* SOURCE DOCUMENT
----------------

“Powerpuff Girls – ‘Twas the Fight Before Christmas” – Review

Chemical X-mas

I never thought I’d be telling anyone this, but I have a terrible terrible secret. Although I consider myself a loving husband, father and just plain regular Joe, I can’t stay in the closet any longer. Here goes…

I watch the Powerpuff Girls.

Whew! You know what? I feel better! It’s like a giant weight has been lifted off of my shoulders!

Yep, once we got Direct TV and Cartoon Network, I found myself watching Blossom, Buttercup and Bubbles fighting crime with their “ultra super powers” fairly regularly.

So I was intrigued when I discovered ‘Twas the Fight Before Christmas and thought I’d give it a shot.

The plot centers around little red-haired girl (no, not that one) Princess Morbucks’ Christmas wish for the only thing money has been unable to buy her – membership in the Powerpuff Girls.

----------------

* PROBLEMS
1) From the Powerpuff Girls review, return the passage starting at "I watch the" and ending at "in the Powerpuff Girls.".
2) Answer these questions using the Powerpuff Girls review:
(a) Which TV service did the reviewer get along with Cartoon Network?
(b) What are the names of the three Powerpuff Girls?
(c) What is Princess Morbucks' Christmas wish?
3) Continue the Powerpuff Girls review from where it stops.

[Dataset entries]
----------------

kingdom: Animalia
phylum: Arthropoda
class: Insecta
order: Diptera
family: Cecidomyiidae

----------------

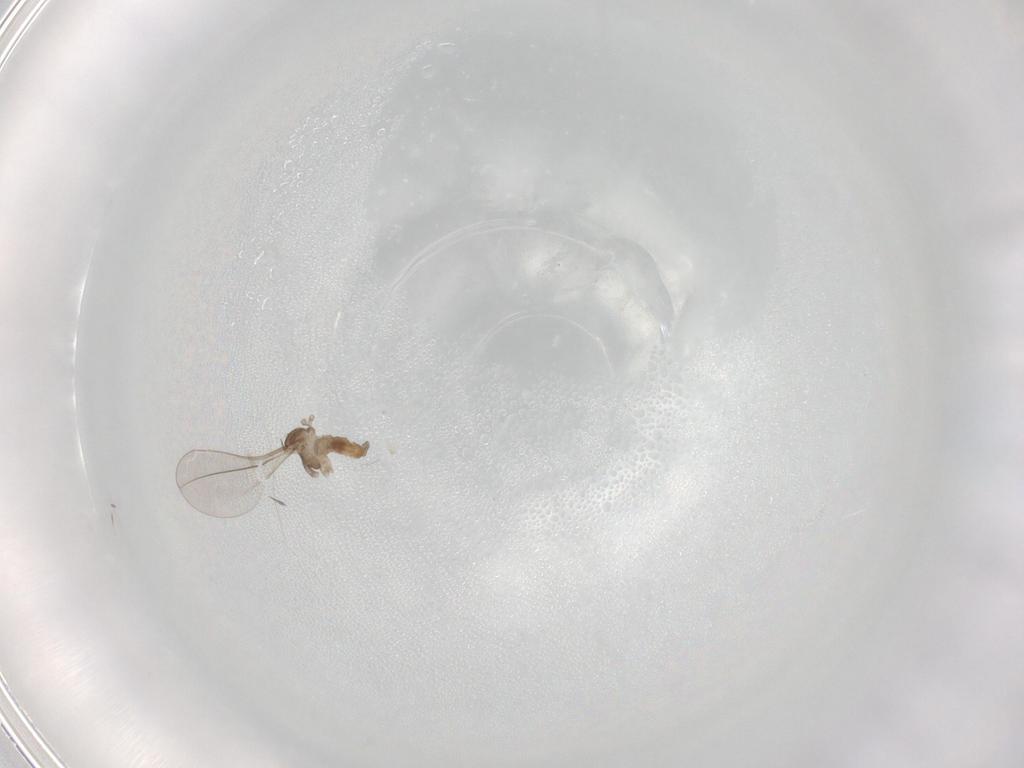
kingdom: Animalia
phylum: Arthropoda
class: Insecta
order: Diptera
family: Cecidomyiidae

----------------

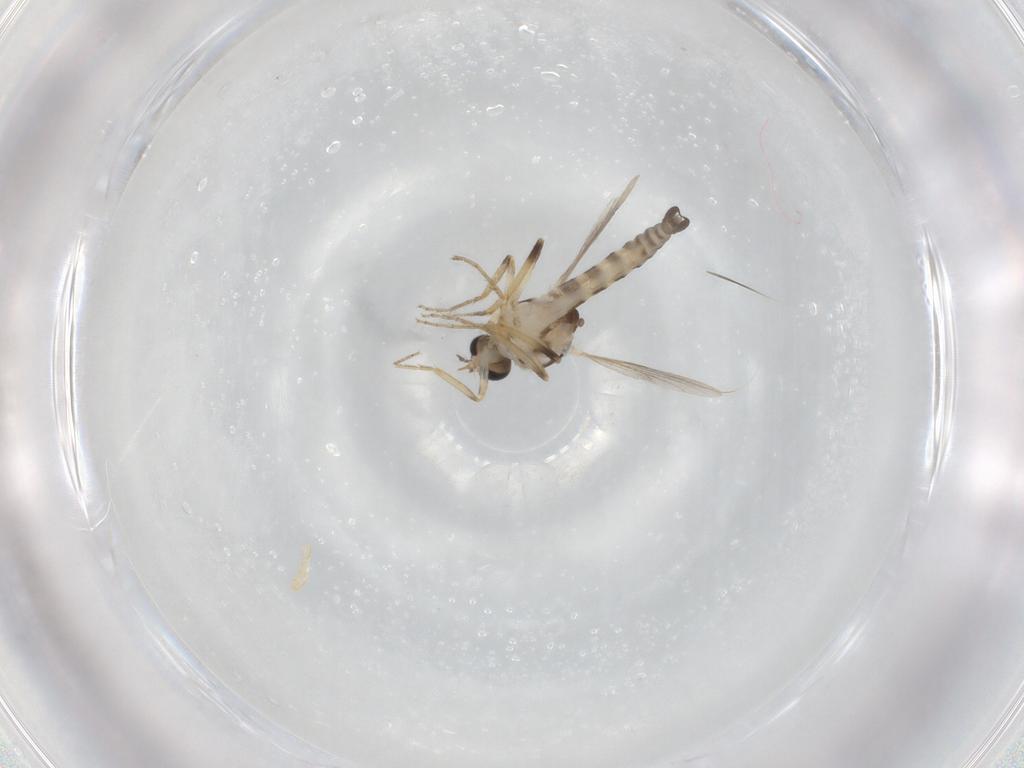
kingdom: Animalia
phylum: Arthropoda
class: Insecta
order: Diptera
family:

----------------

* RESULTS IN ORDER
1)
I watch the Powerpuff Girls.

Whew! You know what? I feel better! It’s like a giant weight has been lifted off of my shoulders!

Yep, once we got Direct TV and Cartoon Network, I found myself watching Blossom, Buttercup and Bubbles fighting crime with their “ultra super powers” fairly regularly.

So I was intrigued when I discovered ‘Twas the Fight Before Christmas and thought I’d give it a shot.

The plot centers around little red-haired girl (no, not that one) Princess Morbucks’ Christmas wish for the only thing money has been unable to buy her – membership in the Powerpuff Girls.

2)
(a) Direct TV
(b) Blossom, Buttercup and Bubbles
(c) Membership in the Powerpuff Girls

3)
After receiving a truckload of coal instead, Princess decides her only chance to is to break into Santa’s workshop (in a wonderful Mission Impossible sort of way) and switch the nice and naughty lists around to her advantage.

Of course the girls save the day, Princess is added to Santa’s permanent naughty plaque (to quote Santa, “Dum, dum dummmmmmmmmm!”) and everyone gets to enjoy Christmas thanks to the Powerpuff Girls.

There’s a lot of really nice jokes (especially with the Morbucks’ chauffer, butler and nanny) and the funny looks, goofy repetition and hilarious uncomfortable silences that are McCracken and crew’s cartoon calling card.

There’s even a nod to that most beloved of Christmas movies, A Christmas Story, when Buttercup is told she’ll “shoot her eye out!”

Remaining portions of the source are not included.